▶ **WRITTEN TASK**: Scan the records below and say how many lines include the word "modified", giving no other text.

______

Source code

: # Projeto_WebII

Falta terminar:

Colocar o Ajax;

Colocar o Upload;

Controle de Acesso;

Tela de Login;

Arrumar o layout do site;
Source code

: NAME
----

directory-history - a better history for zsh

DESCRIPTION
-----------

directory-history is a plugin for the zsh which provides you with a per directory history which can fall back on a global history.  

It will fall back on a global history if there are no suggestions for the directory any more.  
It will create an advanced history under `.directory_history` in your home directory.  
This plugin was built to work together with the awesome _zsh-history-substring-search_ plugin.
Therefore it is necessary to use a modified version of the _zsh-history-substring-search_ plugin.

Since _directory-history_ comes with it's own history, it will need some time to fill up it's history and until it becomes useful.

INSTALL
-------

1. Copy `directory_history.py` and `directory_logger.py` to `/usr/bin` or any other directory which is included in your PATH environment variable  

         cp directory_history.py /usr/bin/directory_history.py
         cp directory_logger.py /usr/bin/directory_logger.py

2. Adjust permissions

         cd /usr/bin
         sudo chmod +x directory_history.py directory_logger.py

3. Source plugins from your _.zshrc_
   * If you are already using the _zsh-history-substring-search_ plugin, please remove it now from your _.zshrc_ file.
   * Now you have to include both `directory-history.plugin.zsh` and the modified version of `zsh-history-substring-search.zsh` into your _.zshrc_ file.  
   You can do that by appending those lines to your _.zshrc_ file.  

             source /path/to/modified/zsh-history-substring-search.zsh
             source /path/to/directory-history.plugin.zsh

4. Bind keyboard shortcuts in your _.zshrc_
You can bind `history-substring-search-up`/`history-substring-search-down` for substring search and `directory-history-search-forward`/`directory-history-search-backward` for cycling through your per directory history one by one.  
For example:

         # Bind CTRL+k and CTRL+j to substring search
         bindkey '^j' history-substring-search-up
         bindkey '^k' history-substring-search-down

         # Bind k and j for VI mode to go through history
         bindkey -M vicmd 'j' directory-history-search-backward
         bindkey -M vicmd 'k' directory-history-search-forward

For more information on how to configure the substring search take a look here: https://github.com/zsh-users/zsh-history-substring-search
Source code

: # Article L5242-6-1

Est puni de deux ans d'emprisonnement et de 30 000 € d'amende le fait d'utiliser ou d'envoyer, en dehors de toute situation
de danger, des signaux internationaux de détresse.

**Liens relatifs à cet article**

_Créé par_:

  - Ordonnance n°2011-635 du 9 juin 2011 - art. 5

______

▶ **ANSWER BOX**: 3